Le mécanisme de suivi-évaluation de la mise en œuvre de la politique nationale de lutte contre la corruption sera, selon le contrôleur d’Etat, expérimenté dès 2013.

Grégoire B. BAZIE

Lefaso.net

Messages

  • Il semble que des gens dont les noms figuraient sur la liste de l’ASCE ont été néanmoins décorés le 11 décembre passé. LAT avait pourtant dit qu’il serait vigilant pour que n’importe qui ne soit pas décoré. C’était pour nous blaguer alors ? Dieu le voit.

  • Où son les beaux paroles de L.A.T d’octobre 2012. Dire que ce dernier était sur la même liste au députation du CDP avec Ousmane GUIRO (réfrence de la corruption avérée au Burkina). Chacun sera payé par le fruit de son travail.

  • TOUS ce que vous dite ne tiennent pas la route.
    si les temps qui cours sont dure. pourquoi depense encore
    100 millions pour des assises qui ne serviront a rien.
    le mal est deja connu et on sait la ou il se trouve.
    tous ca rien que pour se faire un 13eme mois sur le dos du peuple
    burkinabe.
    pitie pour nos parents au village qui n’arrive meme pas a scolarise nos
    petits frere.

  • C’est du concret dont on a besoin dans la lutte contre la corruption, et non des dissertations à longueur d’année sans jamais de résultat !

  • aucune politique de lutte contre contre la corruption n’a jamais marché dans aucun pays.
    Pour luter contre la corruption, il faut de la transparence. En Suede, Les citoyens ont acces à toute la compta de l’état et peuvent vérifier les dépenses des politiques et des fonctionnaires : ils peuvent contrôler les marchés publics, notes de frais, salaires, notes d’hôtels, de restaurant, patrimoine des hommes politiques etc etc.
    Un homme politique qui utilise 100 fcs d’agent public non justifié est repéré. Un fonctionnaire qui gagne 100 fcs de plus que son salaire normal est repéré. Un politique qui achete quelque chose dont il n’a pas les moyens est repéré etc. etc.

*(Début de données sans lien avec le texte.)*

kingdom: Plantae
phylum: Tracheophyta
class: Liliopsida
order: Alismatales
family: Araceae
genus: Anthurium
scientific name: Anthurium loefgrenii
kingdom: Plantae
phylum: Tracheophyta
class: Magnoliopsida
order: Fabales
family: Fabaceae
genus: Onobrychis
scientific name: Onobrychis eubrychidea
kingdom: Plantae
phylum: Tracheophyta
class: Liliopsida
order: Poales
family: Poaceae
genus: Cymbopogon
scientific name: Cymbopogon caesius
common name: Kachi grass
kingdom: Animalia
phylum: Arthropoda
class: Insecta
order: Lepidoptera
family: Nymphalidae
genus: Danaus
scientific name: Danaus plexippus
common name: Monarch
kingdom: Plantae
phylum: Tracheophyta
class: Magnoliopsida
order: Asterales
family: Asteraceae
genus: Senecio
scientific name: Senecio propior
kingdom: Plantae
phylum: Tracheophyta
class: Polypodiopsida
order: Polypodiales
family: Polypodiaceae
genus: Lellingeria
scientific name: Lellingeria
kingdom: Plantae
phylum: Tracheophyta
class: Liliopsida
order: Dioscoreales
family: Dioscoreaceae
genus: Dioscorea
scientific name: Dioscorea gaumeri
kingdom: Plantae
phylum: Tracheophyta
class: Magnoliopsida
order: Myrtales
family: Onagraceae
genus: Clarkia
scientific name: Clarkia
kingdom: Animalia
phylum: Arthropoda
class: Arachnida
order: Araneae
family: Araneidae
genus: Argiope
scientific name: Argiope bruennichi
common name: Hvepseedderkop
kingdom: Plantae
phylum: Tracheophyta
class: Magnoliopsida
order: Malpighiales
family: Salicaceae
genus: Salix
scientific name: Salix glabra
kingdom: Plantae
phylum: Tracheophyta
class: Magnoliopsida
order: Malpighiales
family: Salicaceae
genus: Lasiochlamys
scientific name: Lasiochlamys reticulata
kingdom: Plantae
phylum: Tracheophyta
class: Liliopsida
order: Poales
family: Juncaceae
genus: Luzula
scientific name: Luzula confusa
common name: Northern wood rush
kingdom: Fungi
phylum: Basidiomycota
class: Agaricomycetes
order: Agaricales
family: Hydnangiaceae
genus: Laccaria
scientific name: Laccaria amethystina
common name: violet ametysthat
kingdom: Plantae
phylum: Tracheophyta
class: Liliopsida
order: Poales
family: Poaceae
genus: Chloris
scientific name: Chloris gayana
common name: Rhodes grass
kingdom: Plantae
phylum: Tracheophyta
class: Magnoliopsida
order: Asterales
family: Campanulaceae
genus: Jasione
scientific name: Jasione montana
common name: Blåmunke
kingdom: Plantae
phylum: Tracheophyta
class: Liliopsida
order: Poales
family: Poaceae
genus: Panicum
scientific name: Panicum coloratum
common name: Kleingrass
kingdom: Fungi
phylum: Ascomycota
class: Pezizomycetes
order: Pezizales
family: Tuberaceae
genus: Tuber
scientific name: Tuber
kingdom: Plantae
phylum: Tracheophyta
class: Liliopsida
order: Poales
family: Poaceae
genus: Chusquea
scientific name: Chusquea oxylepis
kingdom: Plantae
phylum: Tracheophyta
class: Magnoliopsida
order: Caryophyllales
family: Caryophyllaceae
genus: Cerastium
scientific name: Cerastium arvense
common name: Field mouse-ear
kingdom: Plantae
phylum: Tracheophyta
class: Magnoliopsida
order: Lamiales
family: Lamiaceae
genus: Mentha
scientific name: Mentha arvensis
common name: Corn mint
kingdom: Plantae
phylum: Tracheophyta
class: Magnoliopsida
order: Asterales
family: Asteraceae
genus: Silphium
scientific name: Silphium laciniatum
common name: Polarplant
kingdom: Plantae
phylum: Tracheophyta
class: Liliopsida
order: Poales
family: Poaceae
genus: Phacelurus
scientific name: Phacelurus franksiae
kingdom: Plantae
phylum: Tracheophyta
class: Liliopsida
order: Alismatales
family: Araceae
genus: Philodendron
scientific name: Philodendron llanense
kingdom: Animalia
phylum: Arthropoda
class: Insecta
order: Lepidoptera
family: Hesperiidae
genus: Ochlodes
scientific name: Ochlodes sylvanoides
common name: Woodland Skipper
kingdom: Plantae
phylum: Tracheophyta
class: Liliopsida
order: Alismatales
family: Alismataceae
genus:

    On lutte contre la corruption avec la transparence. Pas avec des organismes composés d’hommes qui eux meme peuvent etre corrompus

  • Si Blaise veut le bien de ce pays, il doit nommer Laurent Bado comme premier ministre et il veut qu’il va terminer son mandat dans l’amour du peuple. C’est son entourage qui terni son image et c’est le moment de prendre le courage à deux mains pour mettre l’ordre et se barrer.
    Sinon, on va toujours nommer des gens qui vont venir et finiront par vouloir travailler pour leur propre compte que ce qu’on a commencer à constater.

  • Que BESSIN et TIAO arrêtent de se foutre du peuple burkinabè !
    Tout le monde sait ce qu’il faut pour lutter efficacement contre la corruption et les détournements.
    Qu’ils arrêtent de nous distraire
    Que sont devenus les rapports les multiples rapports
    du RENLAC, aucune suite !!!!

  • De vrais bouffons, ces gens là. Tout le monde a en mémoire l’affaire Guiro. Vous ne pouvez plus convaincre quelqu’un.